A sketch of the first paragraph of this blog post, rendered with fancy medieval script and an elaborate floral illuminated 'A' at the head of the paragraph.

After being born over a year ago, my website has slowly but surely evolved from a simple sandbox to a small but sturdy skeleton upon which I am finally beginning to drape some sinewy scraps of meat. Building upon my extremely basic and sporadic attempts to learn web development and programming, which blossomed in the halcyon days of early-2000s forums like Gaia Online and expanded after taking a few computer science classes in high school and college, I’m extremely proud of what I’ve already been able to create (and feel grateful that Neocities’ backend stonewall has relieved me of doing any actual coding except for the occasional snippet of JavaScript)!



WHY NOT WRITE?

Altered sketch of an alphabet chart uploaded to Wikimedia by ArwinJ demonstrating the connections between letters in the Roman, Greek, Phoenician, Hebrew, and Arabic alphabets. In my version, the chart begins to disintegrate partway through as the letters fall down upon each other in a jumble.

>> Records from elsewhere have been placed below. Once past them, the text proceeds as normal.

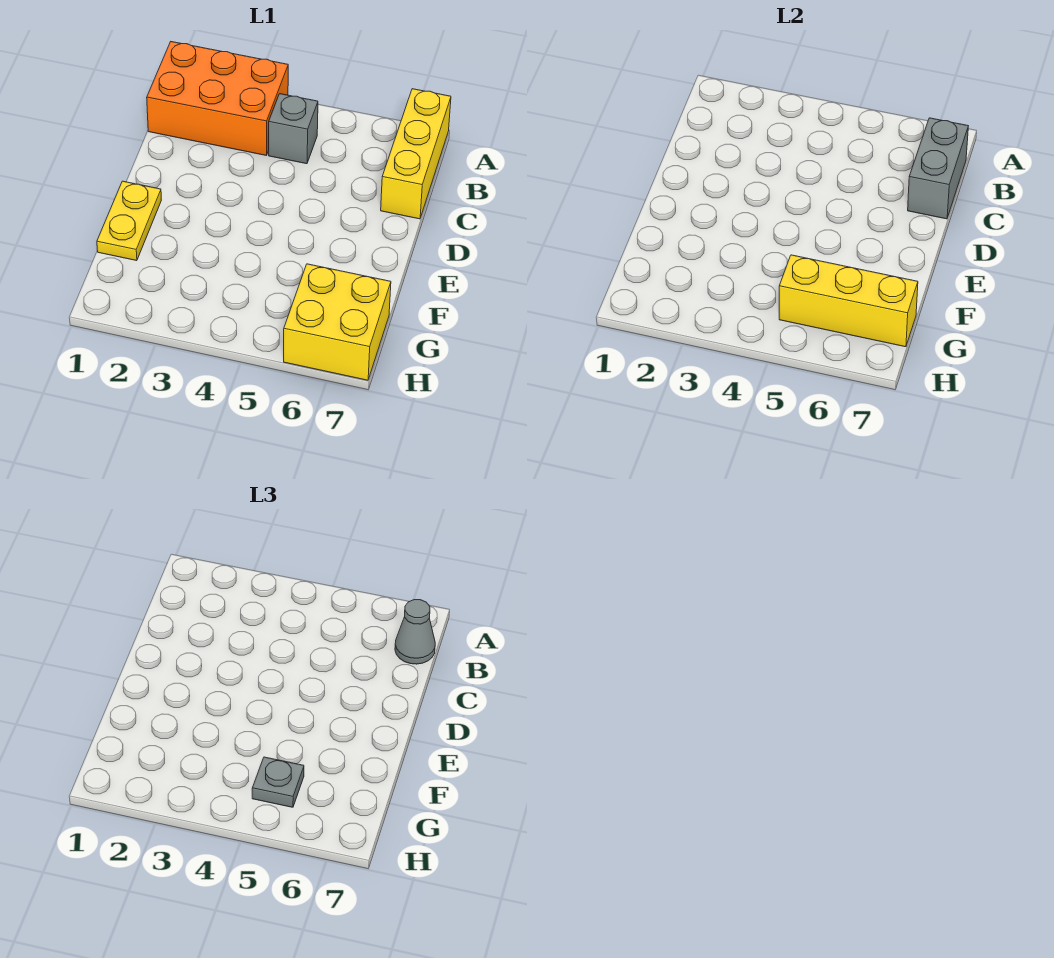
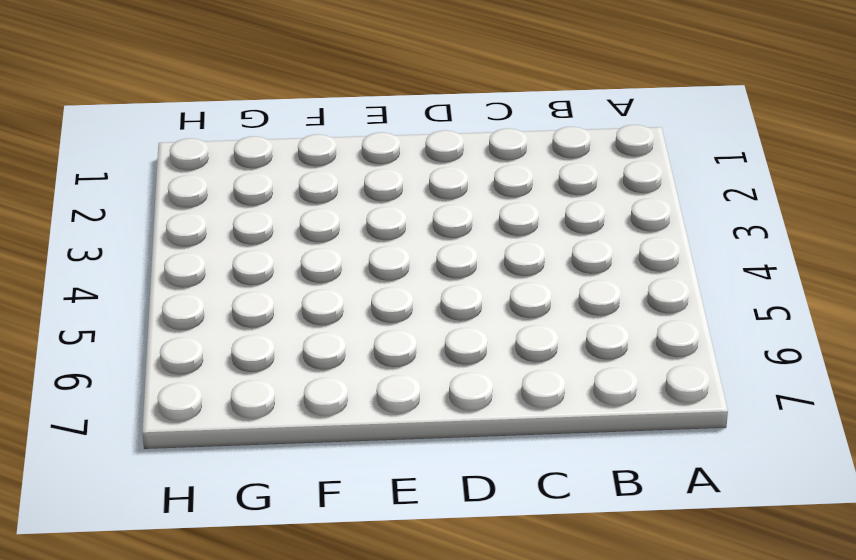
none -> orange brick A1:B3 level 1
none -> yellow brick A7:C7 level 1

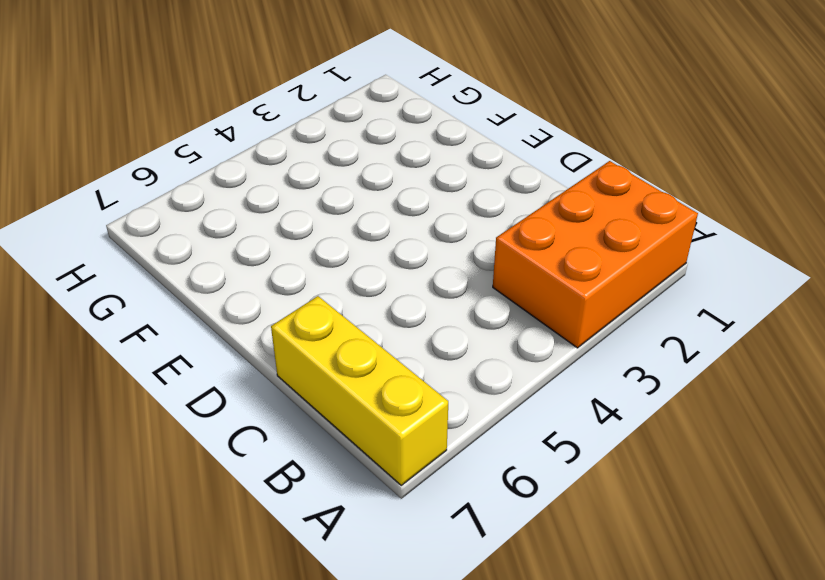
none -> grey brick B4 level 1
none -> yellow plate E1:F1 level 1

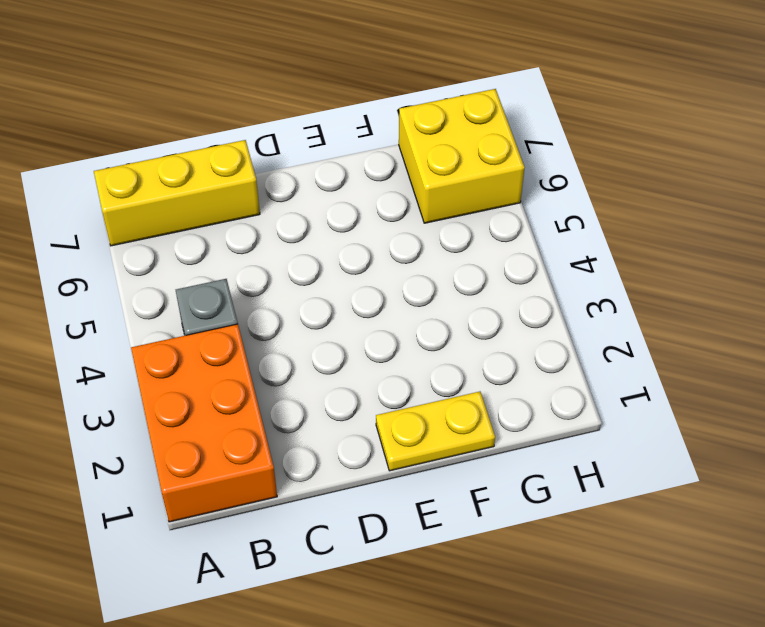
none -> grey brick B7:C7 level 2
none -> yellow brick G5:G7 level 2

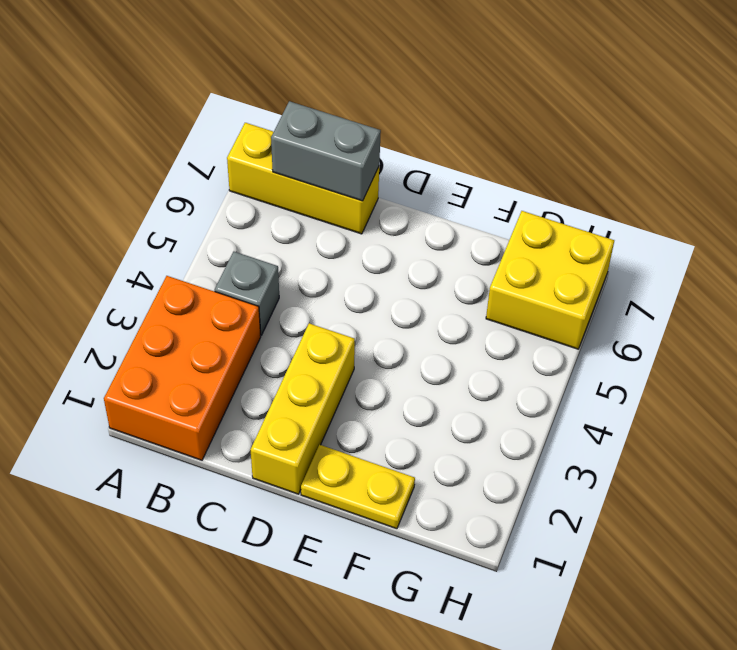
yellow brick D1:D3 level 1 -> yellow brick G5:G7 level 2
none -> grey cone B7 level 3
none -> grey plate G5 level 3

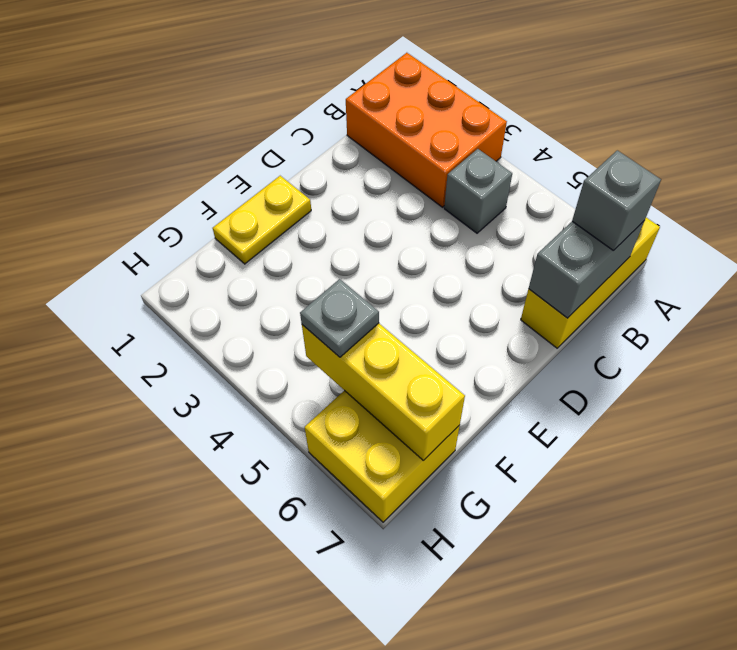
grey brick B7 level 3 -> grey cone B7 level 3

In my previous blog post, I described the artistic impulse which I believe has permeated writing of all kinds since the earliest days of tablet-scratching. Short and simple, my argument was made as much, if not more, to myself as to any reader, because I have for years struggled with writing. It is deeply ingrained into my identity, but also, as I’ll describe later, I find the written word to be anything from mundane to profane, from useless to downright dangerous.



WHY WRITE?

Sketch of photograph by Paul Hudson from the United Kingdom of two pre-cuneiform tabs, depicting a goat or sheep and a number (most likely '10'), found in Al-Hasakah, Syria, from the Uruk culture dated 3300-3100 B.C.E., licensed under CC BY 2.0

I feel the impulse to write. Why? Long-form writing is not at a premium these days; the proliferation not only of the Internet, but also sensationalized media, cataclysmic news cycles, and liberal arts degrees has sent the 21st century reader into a tailspin of posts, articles, think pieces, and other takes of varying temperatures, swirling in an unstoppable chain reaction of parries and ripostes as they follow Google and Facebook in their race to the bottom of the click dollar. For most of human history, literacy of any kind has been reserved for a select few individuals, usually for the purposes of business, administration, and faith; even in the Enlightenment and modern periods, during which literature of all kinds issued forth from printing presses at a rapid pace, the actual creation and legitimization of literature and periodicals remained largely the domain of the intelligentsia.